**Tasks and exercises:**
[1] Answer these questions from the forum thread on GPU raytracing.
(a) On which card series did Forrest ask whether the new Ruby demo was raytracing in real time?
(b) According to Andrew Lauritzen, what part of raytracing are GPUs bad at?
(c) Besides an apology, what does ShaidarHaran demand in the refrigerator post?
[2] Pick up the forum thread on GPU raytracing where it stops, writing Andrew Lauritzen's reply to the question he quotes.

**Source extract:**
- - - - -
Raytracing

Forrest · Jul 22, 2008

Is the new Ruby demo really raytracing on 4800 series in real-time? I have heard GPUs(as well as CPU) suck at ray-tracing.

zsouthboy · Jul 22, 2008

I have heard GPUs(as well as CPU) suck at ray-tracing.

That's like saying toasters suck at making soup - you can do it, it's just not as efficient.

Davros · Jul 22, 2008

Davros wants to see zsouthboys toaster making soup

ShaidarHaran · Jul 22, 2008

Davros said:
Davros wants to see zsouthboys toaster making soup

Sorry sir, members only. Now if you want to sign up for VIP access...

kyetech · Jul 23, 2008

I think toasters have alot to offer. They are the unsung hero of modern times.

ShaidarHaran · Jul 23, 2008

kyetech said:
I think toasters have alot to offer. They are the unsung hero of modern times.

Excuse me? How dare you place toasters on a pedestal and ignore our valiant friend the refrigerator! I am offended and demand an apology immediately. Also some milk.

Forrest · Jul 23, 2008

zsouthboy said:
That's like saying toasters suck at making soup - you can do it, it's just not as efficient.

If its not efficient, then how did ATI demo team do it with good frame rates?

ShaidarHaran · Jul 23, 2008

Forrest said:
If its not efficient, then how did ATI demo team do it with good frame rates?

Consumer GPUs are designed for rasterization, and as such are not best-suited to handle this task. CPUs are even worse, having no specialized hardware for any graphics rendering (unless you care to count SSE units under some loose definition). At least with GPUs you have an array of ALUs that can handle vast amounts of FP math, so it's not as bad as their narrower CPU brethren. It takes a lot of CPUs to handle RT in RT (haha, acronym confusion FTW!)

Andrew Lauritzen · Jul 23, 2008

GPUs aren't really that bad at raytracing... what they're bad at is building the acceleration structure, but once that's there, they're actually pretty efficient. They get hurt on ray divergence, but so does *every* architecture, that's just physics

.

zsouthboy · Jul 23, 2008

It's the damn KDTree building/traversal that is a pain.

Shooting rays is easy

ShaidarHaran · Jul 23, 2008

Andrew Lauritzen said:
GPUs aren't really that bad at raytracing... what they're bad at is building the acceleration structure, but once that's there, they're actually pretty efficient. They get hurt on ray divergence, but so does *every* architecture, that's just physics .

Thanks for the correction, Andy. I wondered if I should've mentioned the whole kdtree traversal issue... Would improved DB perf. help here, or will Real-Time Ray-Tracing (RT RT) on GPUs require a paradigm shift? Could a new algorithm solve the perf. issues? Or is it purely a hardware limitation?

zsouthboy · Jul 23, 2008

Cache coherency is painful

ShaidarHaran · Jul 23, 2008

zsouthboy said:
Cache coherency is painful

Meaning the dataset is simply too large to be usefully cached?

Bouncing Zabaglione Bros. · Jul 23, 2008

Forrest said:
Is the new Ruby demo really raytracing on 4800 series in real-time? I have heard GPUs(as well as CPU) suck at ray-tracing.

Read the article linked at the top of this thread.

Andrew Lauritzen · Jul 23, 2008

ShaidarHaran said:
Would improved DB perf. help here, or will Real-Time Ray-Tracing (RT RT) on GPUs require a paradigm shift?
- - - - -
**Data supplied:**
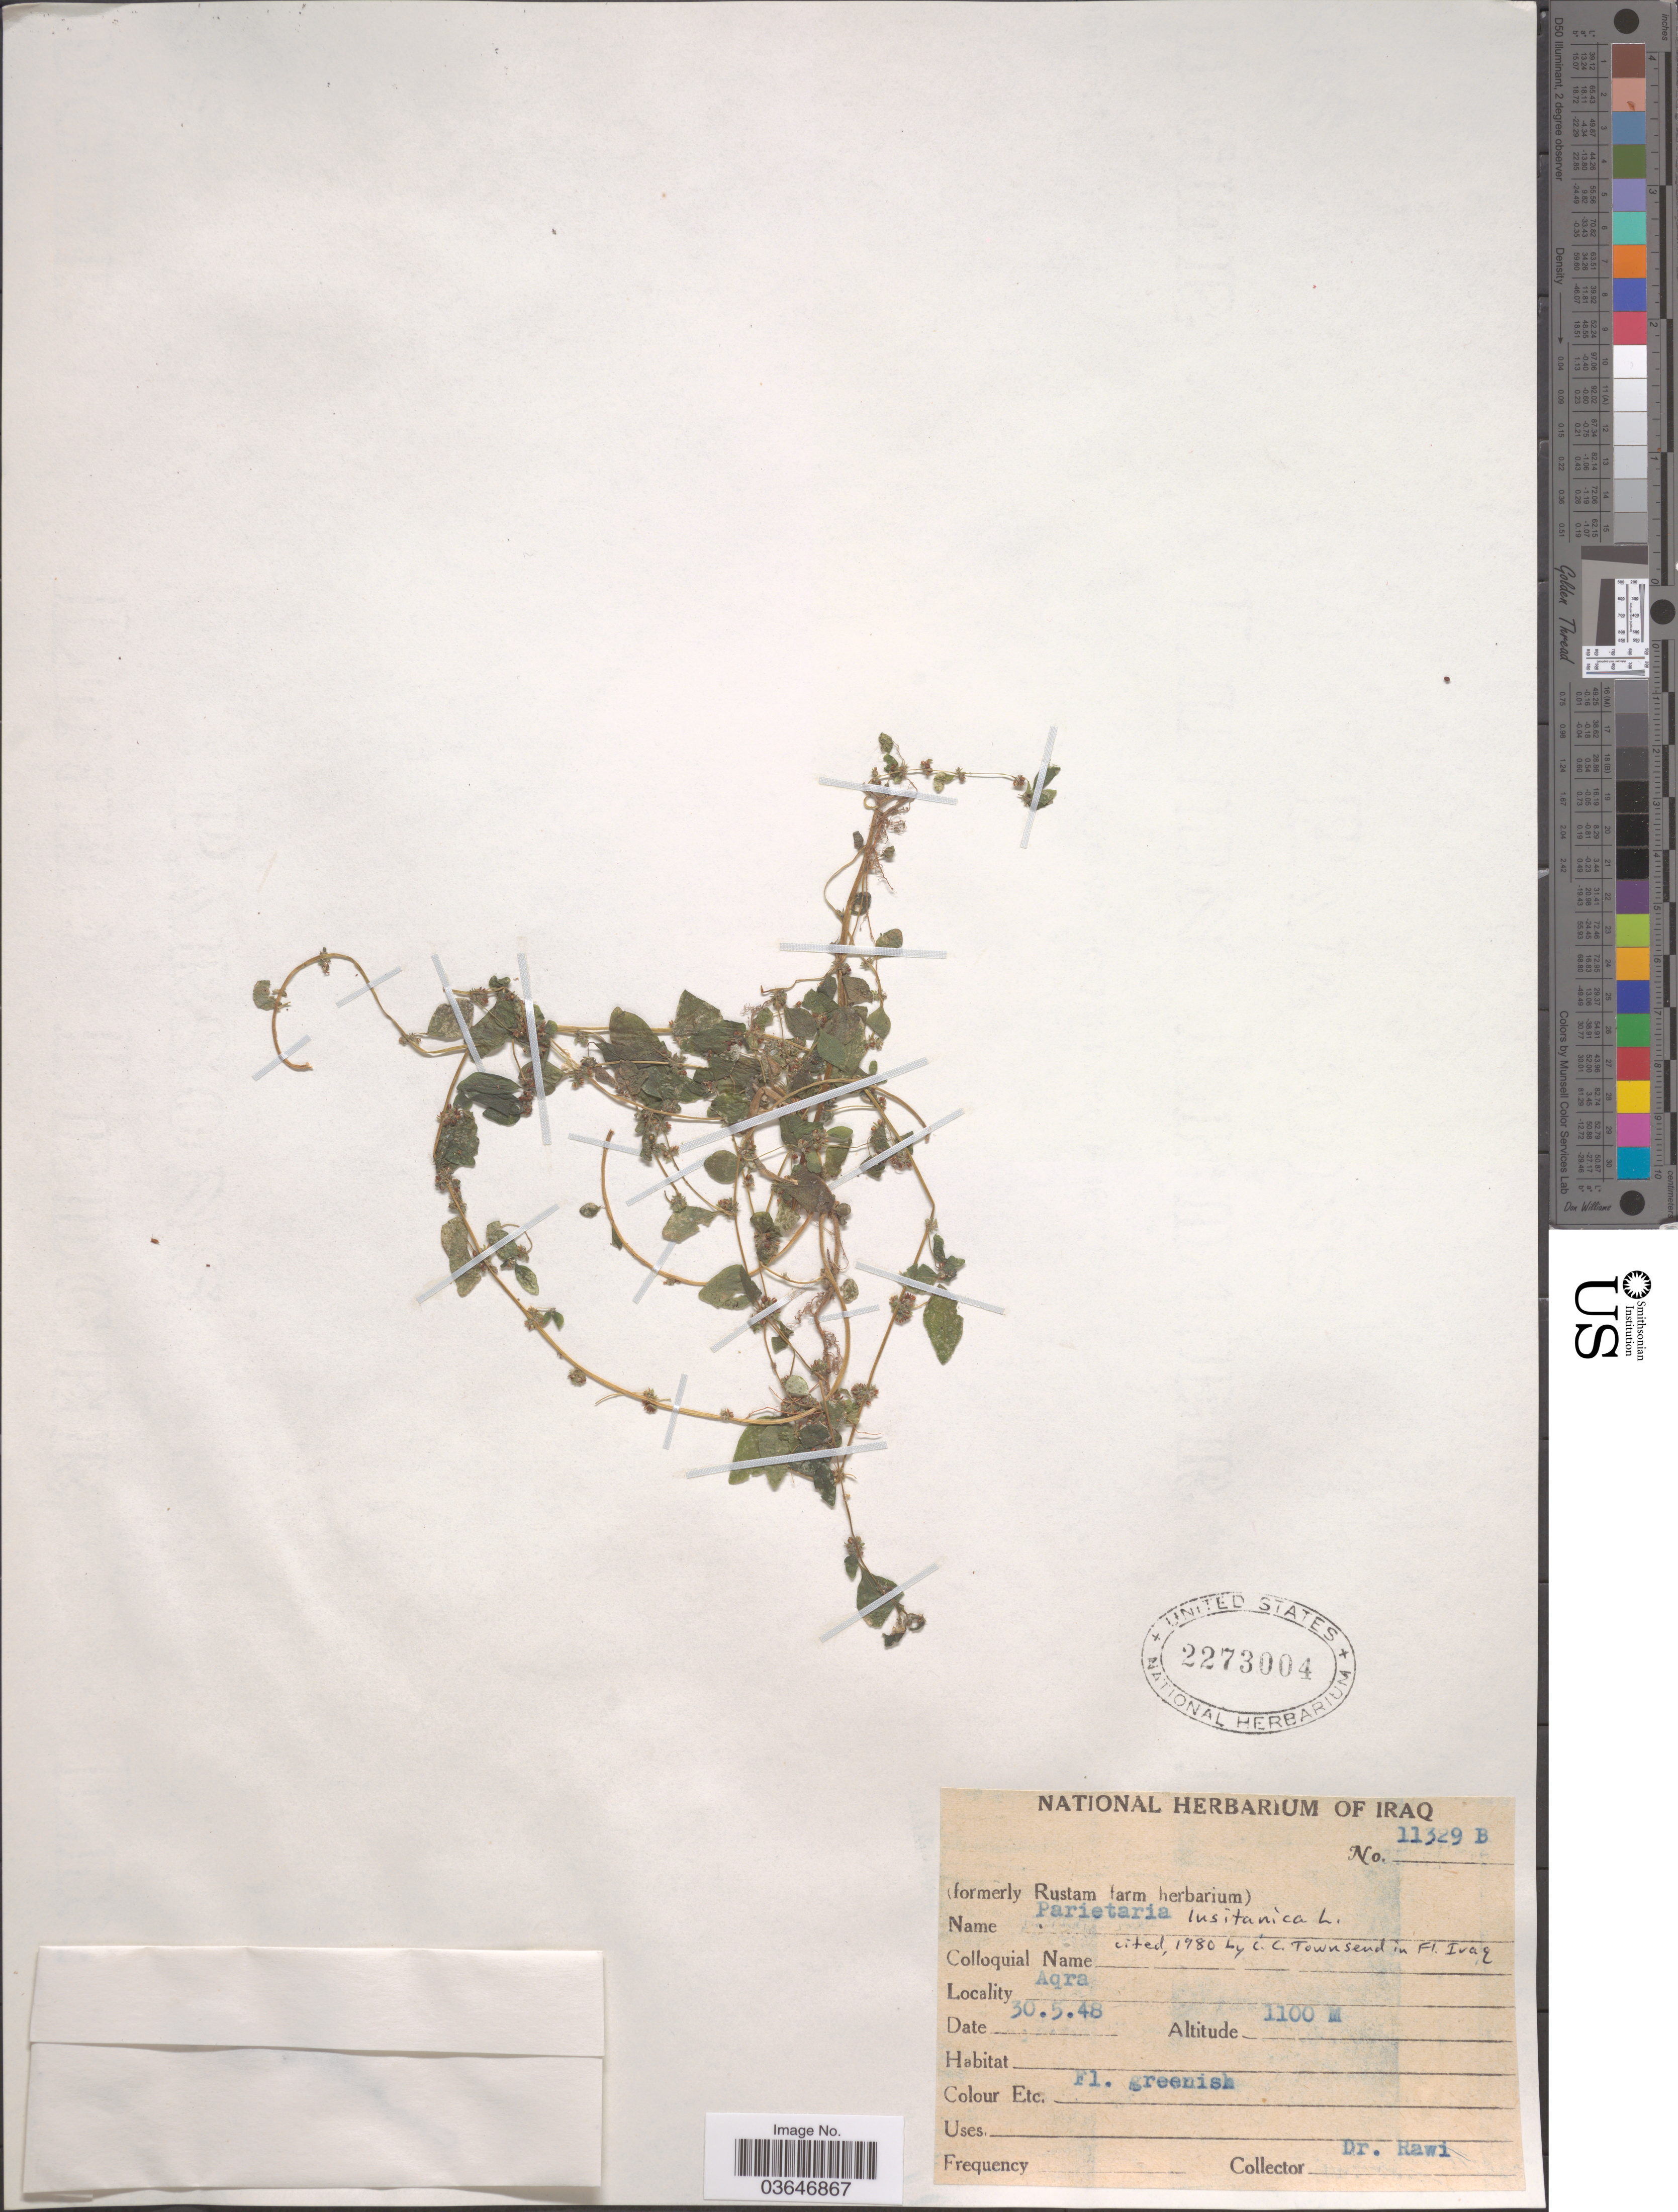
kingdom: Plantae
- - - - -
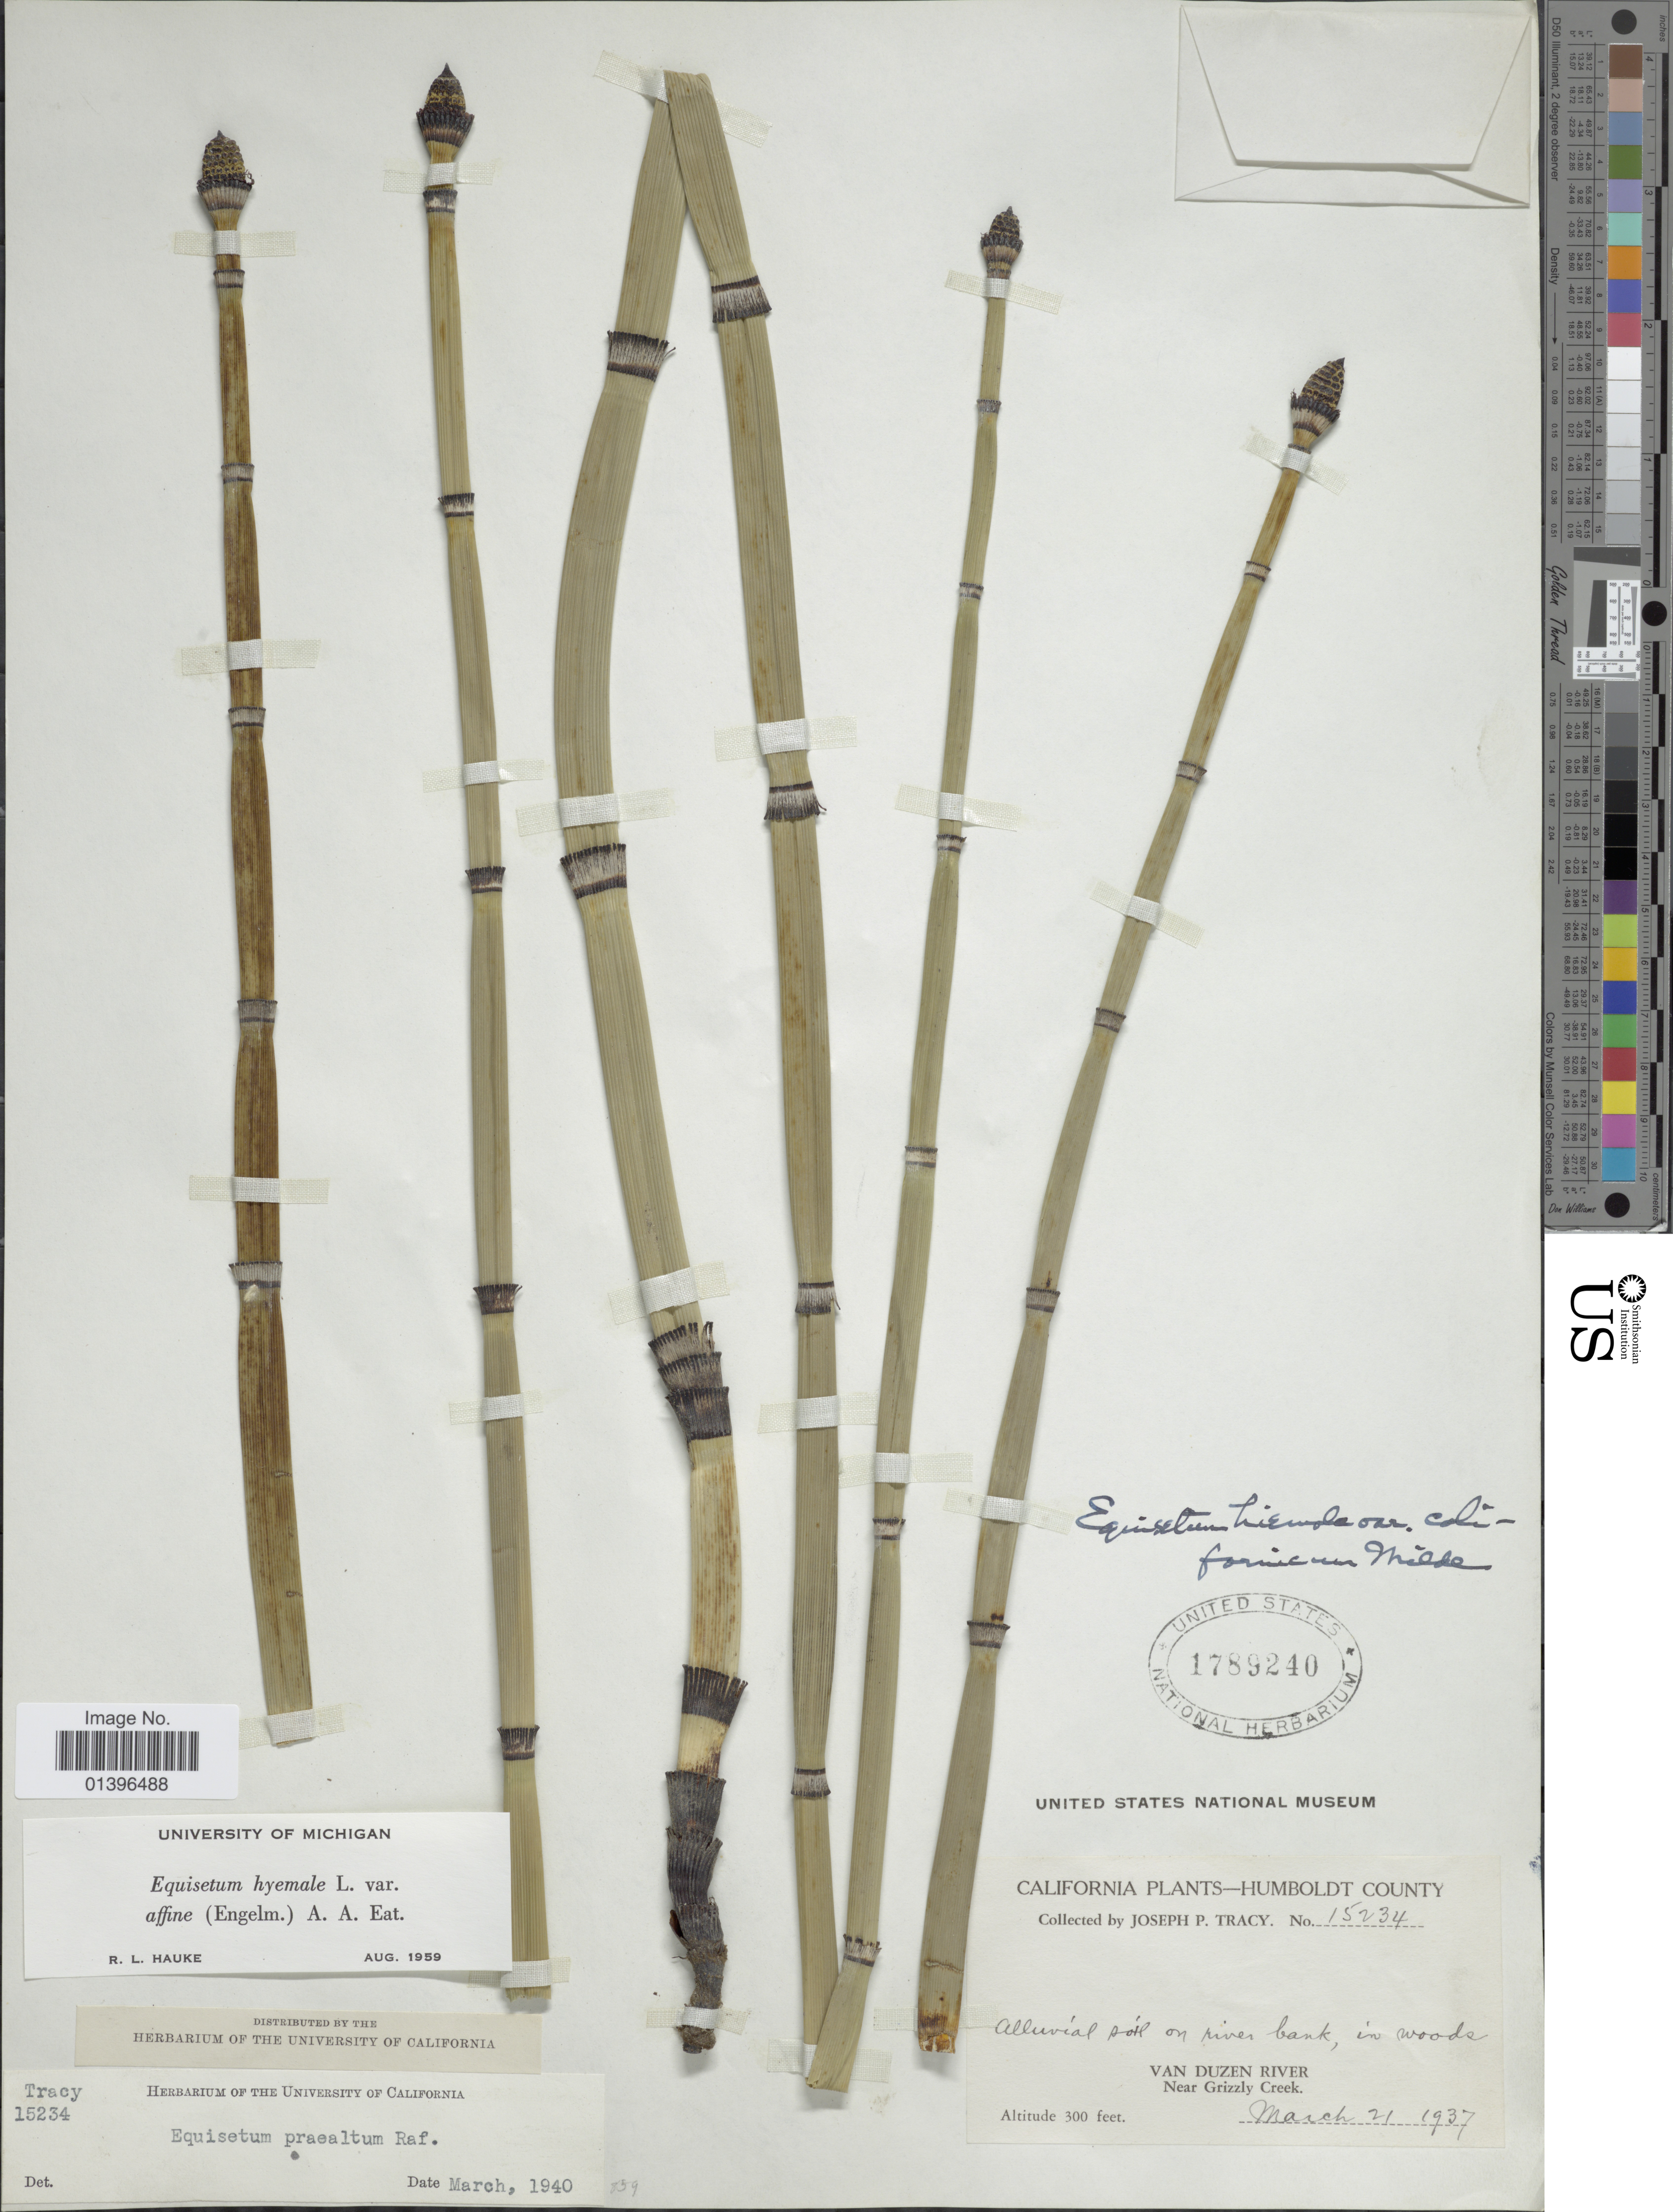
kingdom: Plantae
- - - - -
**Expected results:**
[1]
(a) The 4800 series.
(b) Building the acceleration structure.
(c) Some milk.

[2]
Well certainly improved DB performance would "help", but we're at the point where it's only "slow" when it diverges... so it's just a case of losing SIMD coherence. From a hardware point of view, we seem to be settling on 4-16ish SIMD widths, so it's probably just something that we're going to have to live with. Now this is where typically people start to think along the lines of "well this is the only reason rasterization is faster... because we've designed SIMD hardware for it", but I'm not totally convinced. Then again, I'd be happy for the hardware people to go ahead and prove me wrong by making a MIMD design with similar throughput to a SIMD one

ShaidarHaran said:
Could a new algorithm solve the perf. issues? Or is it purely a hardware limitation?

Well that's a hard question. Certainly any algorithms that recapture coherence in some set of rays would improve things (on all architectures), which is really where the only big improvements are going to come at this point. As far as tracing random, totally incoherent rays, I doubt we're going to do much better than we can now. The point being that the "general" ray tracing problem throws out all information that would allow you to make it faster... kd trees are pretty much optimal if you have *no* information about the rays.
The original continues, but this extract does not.